TASK BRIEF - Take nothing but the lines from the one with "ยี่ห้อ : MOSCOT" through the one with "Πνεύματος για την υιοθε" in the entries below, both ends kept, and return them exactly with pictures left out.

RECORDS FOR PROCESSING -
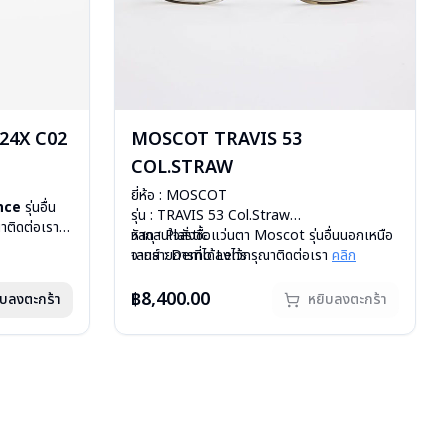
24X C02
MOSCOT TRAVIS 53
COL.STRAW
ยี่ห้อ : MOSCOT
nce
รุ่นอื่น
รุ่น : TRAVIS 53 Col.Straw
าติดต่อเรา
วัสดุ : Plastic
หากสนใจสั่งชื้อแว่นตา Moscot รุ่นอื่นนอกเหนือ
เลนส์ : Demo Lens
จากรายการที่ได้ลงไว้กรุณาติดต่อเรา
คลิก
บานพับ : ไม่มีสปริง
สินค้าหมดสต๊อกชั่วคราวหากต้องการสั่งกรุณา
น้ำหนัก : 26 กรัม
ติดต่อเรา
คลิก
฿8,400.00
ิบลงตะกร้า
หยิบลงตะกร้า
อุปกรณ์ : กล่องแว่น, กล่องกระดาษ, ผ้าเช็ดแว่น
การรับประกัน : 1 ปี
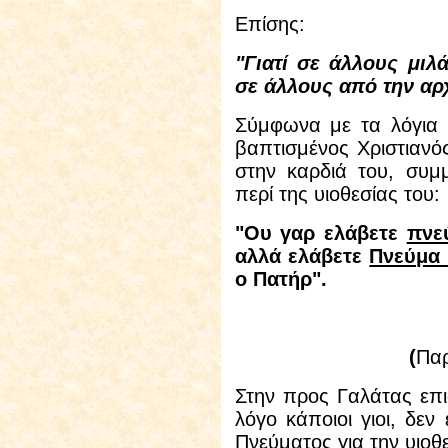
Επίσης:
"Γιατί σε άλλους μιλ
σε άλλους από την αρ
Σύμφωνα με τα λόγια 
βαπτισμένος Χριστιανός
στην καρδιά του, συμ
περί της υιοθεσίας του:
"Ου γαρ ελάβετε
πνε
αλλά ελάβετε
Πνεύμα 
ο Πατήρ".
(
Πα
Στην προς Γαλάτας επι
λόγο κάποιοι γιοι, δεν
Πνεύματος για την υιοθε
* * *
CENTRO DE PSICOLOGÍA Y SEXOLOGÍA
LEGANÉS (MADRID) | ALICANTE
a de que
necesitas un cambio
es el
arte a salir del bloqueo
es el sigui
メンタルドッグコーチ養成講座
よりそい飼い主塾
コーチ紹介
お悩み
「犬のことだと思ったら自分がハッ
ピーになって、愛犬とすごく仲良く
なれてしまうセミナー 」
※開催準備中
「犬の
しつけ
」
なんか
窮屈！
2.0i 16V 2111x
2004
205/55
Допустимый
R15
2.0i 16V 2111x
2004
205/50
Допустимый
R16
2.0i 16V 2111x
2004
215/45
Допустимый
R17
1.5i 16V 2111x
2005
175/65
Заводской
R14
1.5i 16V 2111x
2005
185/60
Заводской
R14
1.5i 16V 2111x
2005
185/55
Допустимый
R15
==
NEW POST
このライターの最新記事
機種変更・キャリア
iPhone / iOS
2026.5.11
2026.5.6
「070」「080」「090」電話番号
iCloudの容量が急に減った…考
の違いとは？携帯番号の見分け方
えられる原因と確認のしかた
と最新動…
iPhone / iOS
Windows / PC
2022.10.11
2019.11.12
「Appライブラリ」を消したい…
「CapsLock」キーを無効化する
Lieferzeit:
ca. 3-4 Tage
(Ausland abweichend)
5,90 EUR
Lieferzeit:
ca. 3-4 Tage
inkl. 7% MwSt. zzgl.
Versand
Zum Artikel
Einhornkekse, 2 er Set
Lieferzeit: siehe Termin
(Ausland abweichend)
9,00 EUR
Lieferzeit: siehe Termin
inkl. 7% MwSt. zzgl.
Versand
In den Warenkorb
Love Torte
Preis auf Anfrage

OUTPUT -
ยี่ห้อ : MOSCOT
nce
รุ่นอื่น
รุ่น : TRAVIS 53 Col.Straw
าติดต่อเรา
วัสดุ : Plastic
หากสนใจสั่งชื้อแว่นตา Moscot รุ่นอื่นนอกเหนือ
เลนส์ : Demo Lens
จากรายการที่ได้ลงไว้กรุณาติดต่อเรา
คลิก
บานพับ : ไม่มีสปริง
สินค้าหมดสต๊อกชั่วคราวหากต้องการสั่งกรุณา
น้ำหนัก : 26 กรัม
ติดต่อเรา
คลิก
฿8,400.00
ิบลงตะกร้า
หยิบลงตะกร้า
อุปกรณ์ : กล่องแว่น, กล่องกระดาษ, ผ้าเช็ดแว่น
การรับประกัน : 1 ปี
Επίσης:
"Γιατί σε άλλους μιλ
σε άλλους από την αρ
Σύμφωνα με τα λόγια 
βαπτισμένος Χριστιανός
στην καρδιά του, συμ
περί της υιοθεσίας του:
"Ου γαρ ελάβετε
πνε
αλλά ελάβετε
Πνεύμα 
ο Πατήρ".
(
Πα
Στην προς Γαλάτας επι
λόγο κάποιοι γιοι, δεν
Πνεύματος για την υιοθε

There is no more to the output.